= Input data =
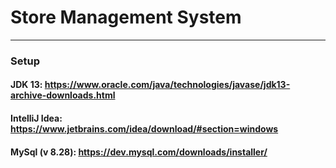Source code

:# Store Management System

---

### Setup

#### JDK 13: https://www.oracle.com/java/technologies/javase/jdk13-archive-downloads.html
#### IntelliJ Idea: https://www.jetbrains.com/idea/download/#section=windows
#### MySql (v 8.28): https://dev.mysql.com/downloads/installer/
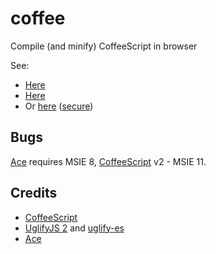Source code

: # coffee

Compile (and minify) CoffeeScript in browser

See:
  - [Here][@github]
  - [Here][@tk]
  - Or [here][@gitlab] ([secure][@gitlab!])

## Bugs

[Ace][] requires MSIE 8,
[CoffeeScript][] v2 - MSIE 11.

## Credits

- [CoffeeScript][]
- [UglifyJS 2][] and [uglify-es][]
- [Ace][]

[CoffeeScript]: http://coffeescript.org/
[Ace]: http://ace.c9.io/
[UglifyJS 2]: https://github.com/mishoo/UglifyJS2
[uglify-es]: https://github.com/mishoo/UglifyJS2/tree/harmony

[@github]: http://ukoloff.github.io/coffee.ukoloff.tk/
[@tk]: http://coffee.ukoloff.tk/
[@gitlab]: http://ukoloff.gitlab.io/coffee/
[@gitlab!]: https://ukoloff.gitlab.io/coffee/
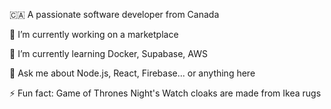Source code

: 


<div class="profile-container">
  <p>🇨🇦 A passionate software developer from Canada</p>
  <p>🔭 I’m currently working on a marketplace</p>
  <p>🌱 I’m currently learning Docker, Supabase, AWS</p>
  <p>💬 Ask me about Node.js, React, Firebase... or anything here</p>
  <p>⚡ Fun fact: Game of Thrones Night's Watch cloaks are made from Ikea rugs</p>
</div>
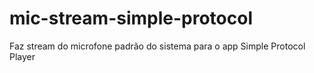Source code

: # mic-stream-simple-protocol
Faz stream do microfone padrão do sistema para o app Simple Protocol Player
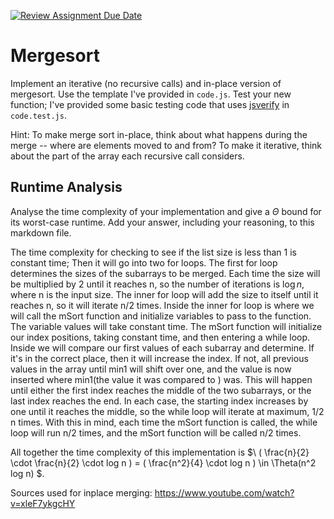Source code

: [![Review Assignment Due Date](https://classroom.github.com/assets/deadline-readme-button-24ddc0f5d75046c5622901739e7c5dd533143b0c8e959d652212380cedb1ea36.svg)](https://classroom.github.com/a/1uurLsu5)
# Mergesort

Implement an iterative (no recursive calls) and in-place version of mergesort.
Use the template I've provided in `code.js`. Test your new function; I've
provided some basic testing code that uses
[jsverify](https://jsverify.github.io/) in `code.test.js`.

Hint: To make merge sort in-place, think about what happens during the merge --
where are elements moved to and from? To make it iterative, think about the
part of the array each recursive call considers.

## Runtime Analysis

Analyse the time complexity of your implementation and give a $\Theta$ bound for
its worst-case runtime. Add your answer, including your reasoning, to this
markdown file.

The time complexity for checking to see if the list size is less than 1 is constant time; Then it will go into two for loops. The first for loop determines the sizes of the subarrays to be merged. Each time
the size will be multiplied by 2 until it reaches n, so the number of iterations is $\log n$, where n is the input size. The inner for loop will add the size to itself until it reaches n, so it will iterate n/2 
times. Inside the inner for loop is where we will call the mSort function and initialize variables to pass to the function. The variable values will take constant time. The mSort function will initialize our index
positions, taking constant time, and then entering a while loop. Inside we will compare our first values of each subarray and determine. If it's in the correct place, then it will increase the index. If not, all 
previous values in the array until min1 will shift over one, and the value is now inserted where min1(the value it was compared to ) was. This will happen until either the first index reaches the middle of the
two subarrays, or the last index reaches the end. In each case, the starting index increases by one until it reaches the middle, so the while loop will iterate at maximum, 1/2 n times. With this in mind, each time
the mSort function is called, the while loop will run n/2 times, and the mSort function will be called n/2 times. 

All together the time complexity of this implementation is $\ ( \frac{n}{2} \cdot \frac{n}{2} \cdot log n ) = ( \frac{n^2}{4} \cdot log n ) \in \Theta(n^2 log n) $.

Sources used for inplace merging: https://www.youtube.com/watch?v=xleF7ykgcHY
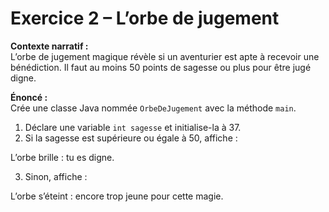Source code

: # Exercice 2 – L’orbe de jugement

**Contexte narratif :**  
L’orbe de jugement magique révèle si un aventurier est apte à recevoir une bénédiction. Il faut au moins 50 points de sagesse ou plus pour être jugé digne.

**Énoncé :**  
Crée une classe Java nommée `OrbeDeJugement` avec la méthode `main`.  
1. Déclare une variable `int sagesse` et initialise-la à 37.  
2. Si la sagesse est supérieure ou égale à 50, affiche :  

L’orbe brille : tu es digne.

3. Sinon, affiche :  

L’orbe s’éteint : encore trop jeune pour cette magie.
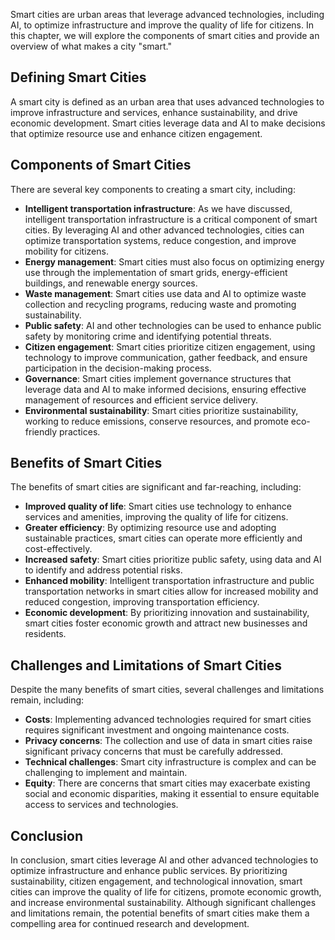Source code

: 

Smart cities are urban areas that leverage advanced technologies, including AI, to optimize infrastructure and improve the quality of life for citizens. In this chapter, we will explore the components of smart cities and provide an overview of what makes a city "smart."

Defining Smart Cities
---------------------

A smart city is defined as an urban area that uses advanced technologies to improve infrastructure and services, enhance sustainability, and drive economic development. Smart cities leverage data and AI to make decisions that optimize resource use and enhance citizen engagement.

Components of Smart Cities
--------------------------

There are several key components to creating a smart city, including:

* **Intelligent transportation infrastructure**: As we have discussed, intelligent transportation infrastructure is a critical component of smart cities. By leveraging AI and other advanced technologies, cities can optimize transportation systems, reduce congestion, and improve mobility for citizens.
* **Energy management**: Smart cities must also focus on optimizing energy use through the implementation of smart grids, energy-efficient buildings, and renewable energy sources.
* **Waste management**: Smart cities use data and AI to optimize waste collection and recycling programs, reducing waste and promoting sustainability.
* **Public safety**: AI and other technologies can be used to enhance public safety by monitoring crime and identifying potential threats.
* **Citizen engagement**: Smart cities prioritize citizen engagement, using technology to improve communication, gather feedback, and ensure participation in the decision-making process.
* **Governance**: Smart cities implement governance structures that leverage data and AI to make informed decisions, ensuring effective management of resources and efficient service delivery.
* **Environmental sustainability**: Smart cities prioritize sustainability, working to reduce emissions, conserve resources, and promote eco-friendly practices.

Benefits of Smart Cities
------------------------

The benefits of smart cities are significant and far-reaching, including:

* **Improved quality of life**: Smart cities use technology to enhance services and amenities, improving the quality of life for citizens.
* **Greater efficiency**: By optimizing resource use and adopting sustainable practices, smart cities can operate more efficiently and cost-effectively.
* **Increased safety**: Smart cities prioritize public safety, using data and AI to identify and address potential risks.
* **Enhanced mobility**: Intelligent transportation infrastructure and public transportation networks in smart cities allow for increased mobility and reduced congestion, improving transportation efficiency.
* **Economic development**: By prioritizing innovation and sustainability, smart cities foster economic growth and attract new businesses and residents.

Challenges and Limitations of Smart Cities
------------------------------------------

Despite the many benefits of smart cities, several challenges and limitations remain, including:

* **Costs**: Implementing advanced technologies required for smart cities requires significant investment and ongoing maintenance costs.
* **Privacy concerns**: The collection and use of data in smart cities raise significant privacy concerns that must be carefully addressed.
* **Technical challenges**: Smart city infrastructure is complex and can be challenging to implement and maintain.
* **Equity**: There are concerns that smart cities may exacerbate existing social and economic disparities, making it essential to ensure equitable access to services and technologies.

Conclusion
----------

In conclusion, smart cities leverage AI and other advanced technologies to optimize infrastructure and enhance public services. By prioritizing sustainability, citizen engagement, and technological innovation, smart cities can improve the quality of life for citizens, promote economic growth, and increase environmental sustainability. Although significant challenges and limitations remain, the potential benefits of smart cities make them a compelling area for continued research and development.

= Instruction =
Starting at the line with "[@github]: http://ukoloff.github.io/coffee.ukoloff.tk/" and continuing through the line with "# Mergesort", please copy out those lines of the records word for word, both ends included, with the pictures left out.

= Answer section =
[@github]: http://ukoloff.github.io/coffee.ukoloff.tk/
[@tk]: http://coffee.ukoloff.tk/
[@gitlab]: http://ukoloff.gitlab.io/coffee/
[@gitlab!]: https://ukoloff.gitlab.io/coffee/
Source code

: 


<div class="profile-container">
  <p>🇨🇦 A passionate software developer from Canada</p>
  <p>🔭 I’m currently working on a marketplace</p>
  <p>🌱 I’m currently learning Docker, Supabase, AWS</p>
  <p>💬 Ask me about Node.js, React, Firebase... or anything here</p>
  <p>⚡ Fun fact: Game of Thrones Night's Watch cloaks are made from Ikea rugs</p>
</div>
Source code

: # mic-stream-simple-protocol
Faz stream do microfone padrão do sistema para o app Simple Protocol Player
Source code

: [![Review Assignment Due Date](https://classroom.github.com/assets/deadline-readme-button-24ddc0f5d75046c5622901739e7c5dd533143b0c8e959d652212380cedb1ea36.svg)](https://classroom.github.com/a/1uurLsu5)
# Mergesort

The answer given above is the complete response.